A colleague of mine was planning to modify the max_xfer_size attribute on a couple of FC adapters in one of his AIX LPARs. As he was describing his plan to me, I asked him how he intended to back out of the change should the LPAR fail to boot after the modifications. But, what could possibly go wrong? he fired back. I advised him to use multibos to create a standby (backup) instance of the AIX OS, just in case. He begrudgingly did so, just to keep me happy.

The next day he told me the following tale.

He had modified the FC adapters max_xfer_size attribute as planned. First, checking the current values, for the attribute on both adapters.

aixlpar1 : / # lsattr -El fcs0 -a max_xfer_size

max_xfer_size 0x100000 Maximum Transfer Size True

aixlpar1 : / # lsattr -El fcs1 -a max_xfer_size

max_xfer_size 0x100000 Maximum Transfer Size True

Hed created a standby AIX instance before making changes to the adapters. He also prevented multibos from changing the bootlist to the standby boot logical volume (BLV).

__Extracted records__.
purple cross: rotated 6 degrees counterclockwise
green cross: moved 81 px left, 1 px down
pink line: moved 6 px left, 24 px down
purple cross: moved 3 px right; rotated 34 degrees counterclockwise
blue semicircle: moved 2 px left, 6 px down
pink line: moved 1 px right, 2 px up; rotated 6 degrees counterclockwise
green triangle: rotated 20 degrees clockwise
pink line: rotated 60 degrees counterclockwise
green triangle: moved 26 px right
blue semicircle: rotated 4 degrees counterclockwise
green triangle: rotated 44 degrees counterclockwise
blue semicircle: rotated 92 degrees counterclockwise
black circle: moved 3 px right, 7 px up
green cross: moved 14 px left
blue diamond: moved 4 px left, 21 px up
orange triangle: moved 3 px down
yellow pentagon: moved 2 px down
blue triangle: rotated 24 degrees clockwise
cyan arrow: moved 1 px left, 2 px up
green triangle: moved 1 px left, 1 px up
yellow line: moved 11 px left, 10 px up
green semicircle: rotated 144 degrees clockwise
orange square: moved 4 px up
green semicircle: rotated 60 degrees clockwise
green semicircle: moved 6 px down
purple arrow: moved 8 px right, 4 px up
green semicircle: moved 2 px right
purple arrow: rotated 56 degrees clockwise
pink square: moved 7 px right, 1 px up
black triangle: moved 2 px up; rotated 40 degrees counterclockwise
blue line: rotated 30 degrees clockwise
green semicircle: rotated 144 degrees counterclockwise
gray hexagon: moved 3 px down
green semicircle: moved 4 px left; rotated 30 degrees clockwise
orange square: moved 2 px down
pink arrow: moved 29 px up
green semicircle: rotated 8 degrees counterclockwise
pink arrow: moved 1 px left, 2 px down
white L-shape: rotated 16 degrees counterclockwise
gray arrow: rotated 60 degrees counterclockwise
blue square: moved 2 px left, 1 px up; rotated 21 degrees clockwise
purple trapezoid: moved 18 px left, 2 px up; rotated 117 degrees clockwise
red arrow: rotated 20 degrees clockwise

__Work to do__.
Give a continuation of the account of changing the max_xfer_size attribute on AIX, starting after its last sentence.

__In response__.
aixlpar1 : / # multibos -sXt

Initializing multibos methods ...

Initializing log /etc/multibos/logs/op.alog ...

Gathering system information ...

+-----------------------------------------------------------------------------+

Setup Operation

+-----------------------------------------------------------------------------+

Verifying operation parameters ...

Creating image.data file ...

He modified the FC adapters as planned.

aixlpar1 : / # chdev -l fcs0 -a max_xfer_size=0x200000 -P

fcs0 changed

aixlpar1 : / # chdev -l fcs1 -a max_xfer_size=0x200000 -P

fcs1 changed

aixlpar1 : / # lsattr -El fcs0 -a max_xfer_size

max_xfer_size 0x200000 Maximum Transfer Size True

aixlpar1 : / # lsattr -El fcs1 -a max_xfer_size

max_xfer_size 0x200000 Maximum Transfer Size True

He verified that the standby instance still held the original values for both FC adapters.

aixlpar1 : / # multibos -S

Initializing multibos methods ...

Initializing log /etc/multibos/logs/op.alog ...

Gathering system information ...

+-----------------------------------------------------------------------------+

Multibos Shell Operation

+-----------------------------------------------------------------------------+

Verifying operation parameters ...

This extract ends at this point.